GraphQL implements what is essentially CQRS by making a distinction between the notion of a query and a mutation. Likewise, the server side makes this distinction. But on the server side it is merely implemented by having different starting objects in the graph execution.

Our Star Wars schema uses the database Mnesia as a backend. It is important to stress that you often have a situation where your database backend doesn’t map 1-1 onto your specified GraphQL schema. In larger systems, this is particularly important: the GraphQL schema is often served by multiple different backends, and those backends are not going to cleanly map onto the world we expose to the clients. So the GraphQL schema contract becomes a way to mediate between the different data stores. As an example, you may satisfy some parts of the GraphQL query from a dedicated search system—​such as ElasticSearch—​while others are served as rows from a traditional database, such as MySQL or Postgresql. You may even have a message queue broker or some other subsystem in which you have relevant data you want to query. Or perhaps, some queries are handled by micro-services in your architecture.

Over the course of having built larger systems, we’ve experienced that mappings which tries to get isomorphism between the backend and the schema creates more problems than they solve. Small changes have consequence in all of the stack. Worse, you can’t evolve part of the system without evolving other parts which impairs the flexibility of the system.

Another problem is that you may end up with an impedance mismatch between the Objects and links of the GraphQL query and the way you store your data in the backend. If you force a 1-1 relationship between the two, you can get into trouble because your GraphQL schema can’t naturally describe data.

| Exercises to complete |
1/ Using the GraphQL passage, decide whether each statement agrees with it: (a) the Star Wars schema uses Mnesia as its backend; (b) on the server side, queries and mutations are distinguished by having different starting objects in the graph execution; (c) the authors found that an isomorphic mapping between backend and schema works well. Answer yes or no for each and quote the words that decide it.
2/ Name every specific database or search product that the GraphQL passage mentions by name.
3/ Continue the GraphQL passage, starting after its last sentence.
The records have no connection to the GraphQL passage.

| Stored records |
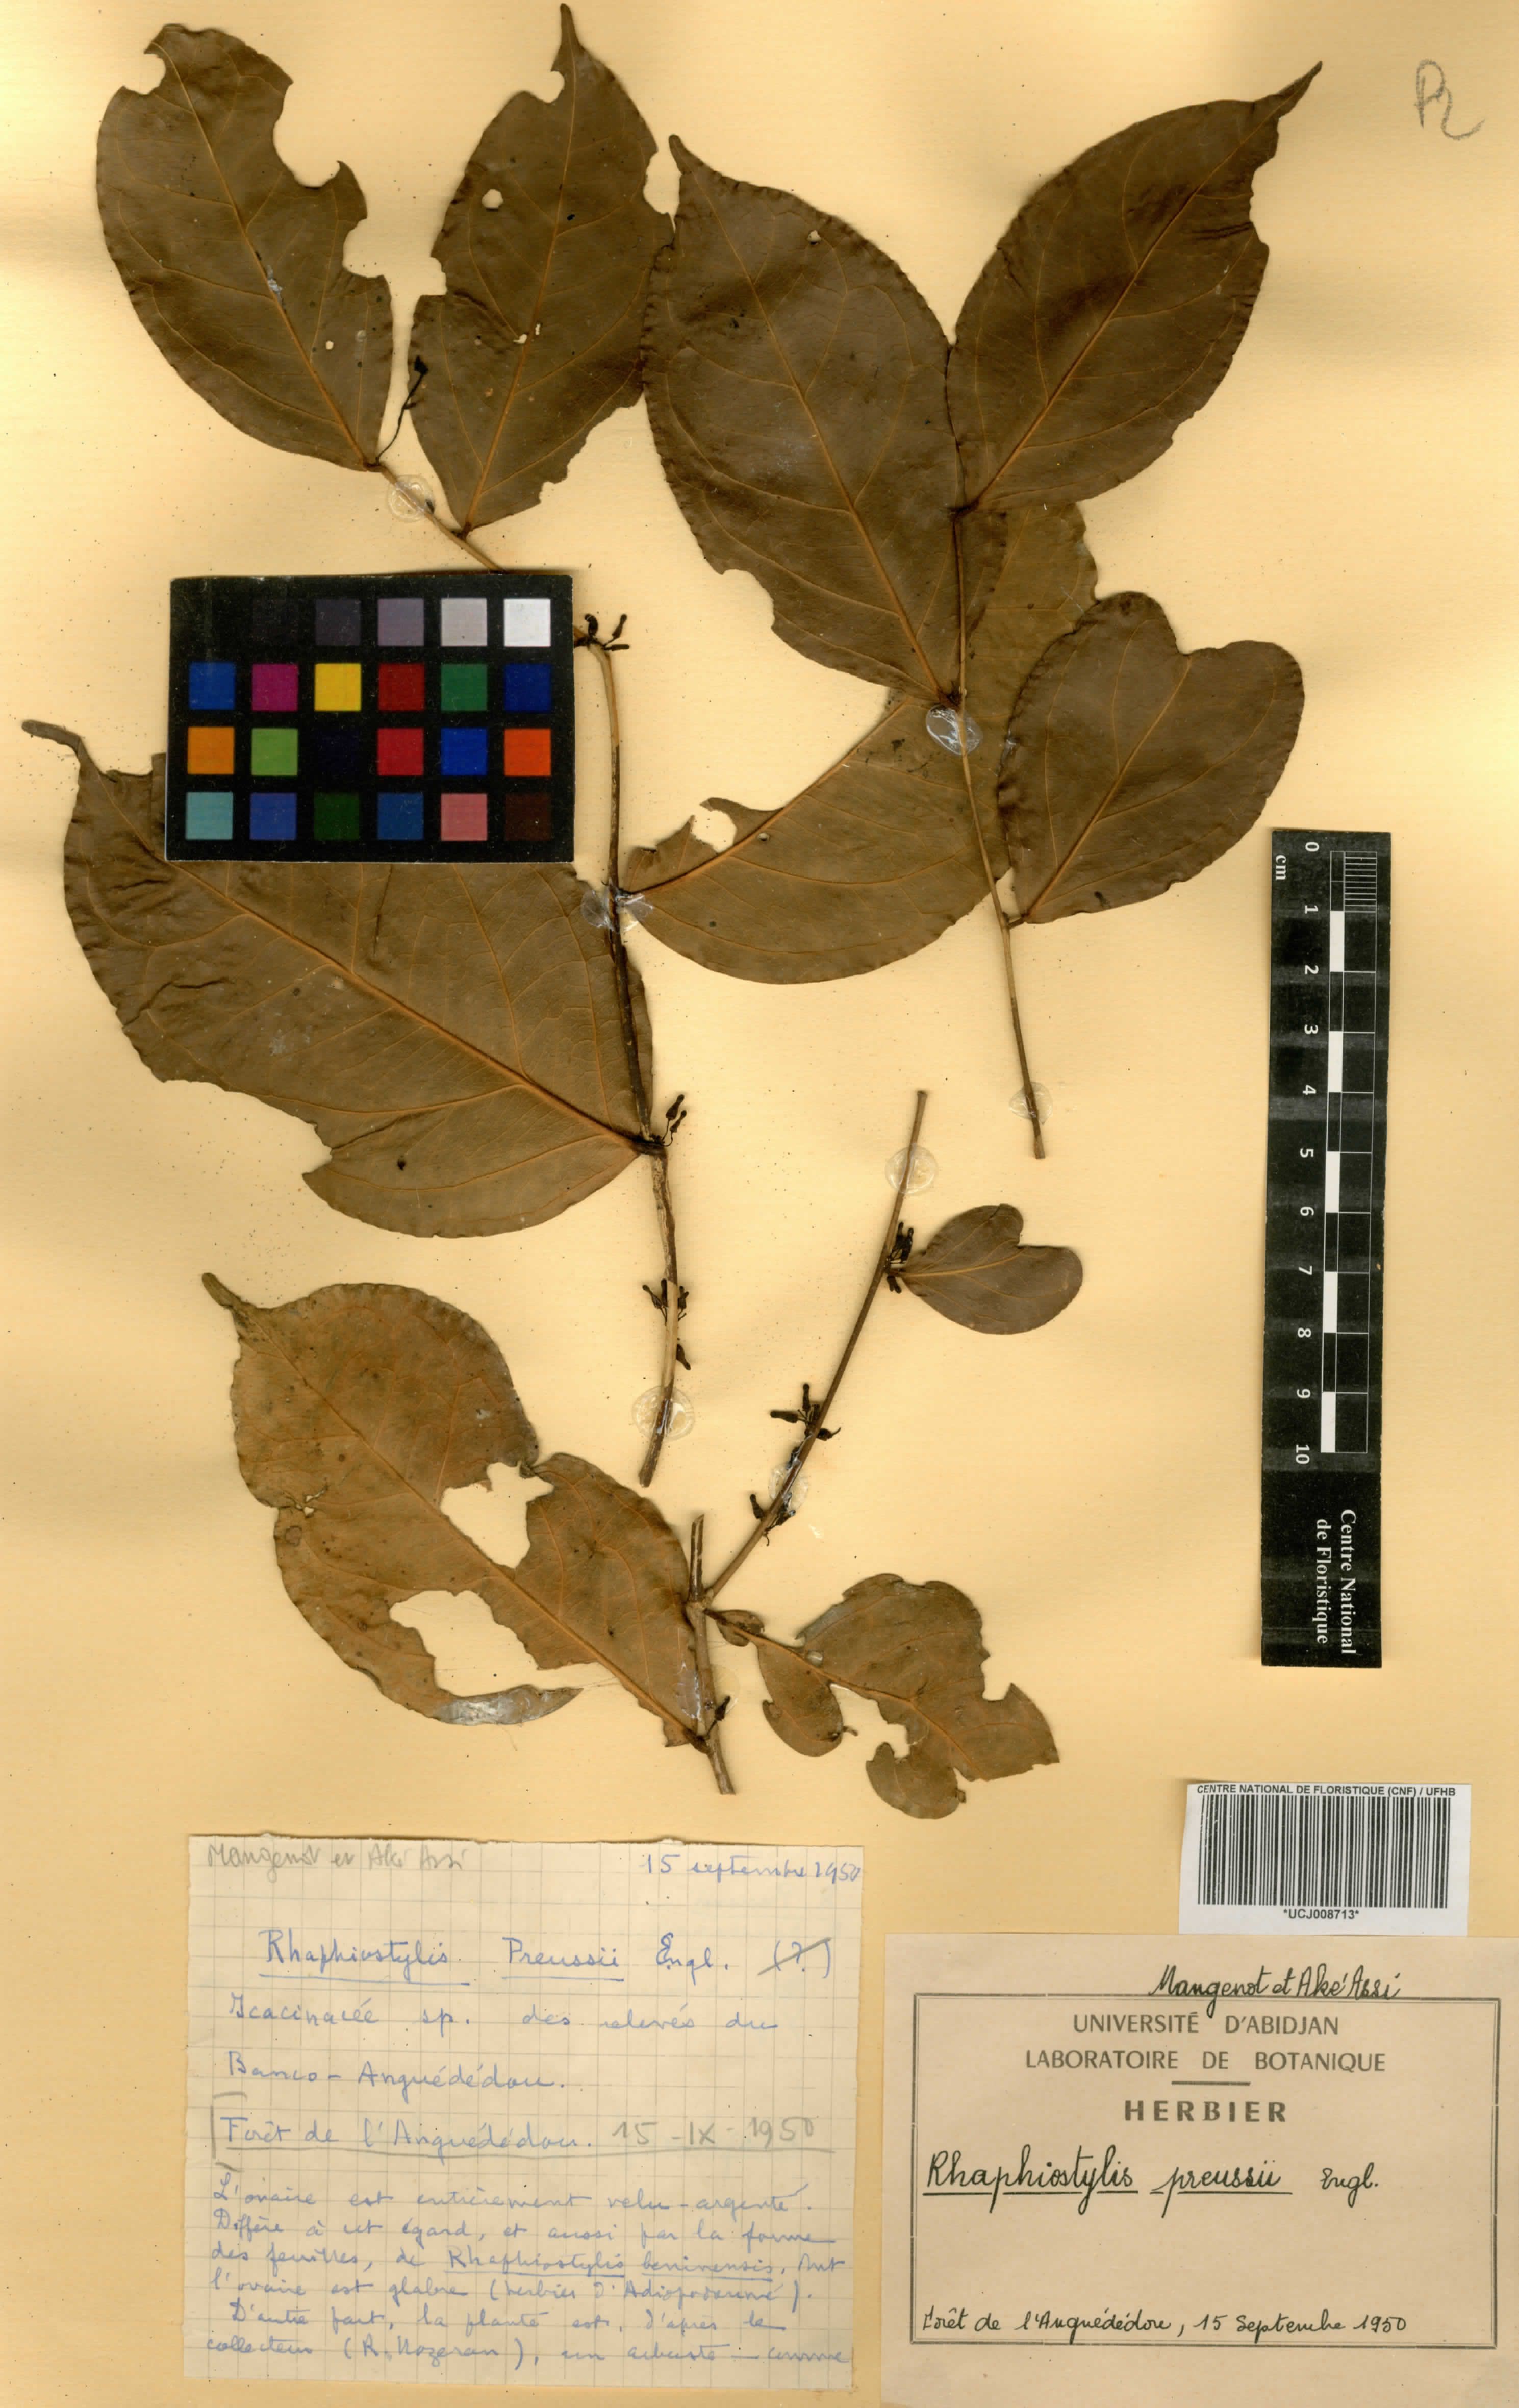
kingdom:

==

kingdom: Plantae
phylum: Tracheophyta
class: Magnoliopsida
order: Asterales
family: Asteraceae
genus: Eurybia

---

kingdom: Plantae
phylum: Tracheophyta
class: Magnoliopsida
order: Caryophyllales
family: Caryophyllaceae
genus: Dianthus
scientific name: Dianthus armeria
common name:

| Answers in order |
1/
(a) Yes: "Our Star Wars schema uses the database Mnesia as a backend."
(b) Yes: "it is merely implemented by having different starting objects in the graph execution."
(c) No: "mappings which tries to get isomorphism between the backend and the schema creates more problems than they solve."

2/ Mnesia, ElasticSearch, MySQL, Postgresql

3/
A common problem people run into with Mnesia is how to “get started”. What people often resort to are solutions where an initial database is created if it doesn’t exist. These solutions are often brittle.

Here, we pick another solution. A helper can create a database schema for us, with all the necessary tables. The real release assumes the presence of an initial database and won’t boot without one. This means the Erlang release is simpler. There is always some database from which it can boot and operate. That database might be the empty database since we are just starting out. But in particular, the release won’t concern itself with creating an initial database. Rather it will assume one is already existing.

The situation is not much different than using a traditional schema-oriented database. Usually, you have to create the database first, and then populate the schema with some initial data. It is just because of Rails/Django like systems in which databases are migrate-established, we’ve started using different models.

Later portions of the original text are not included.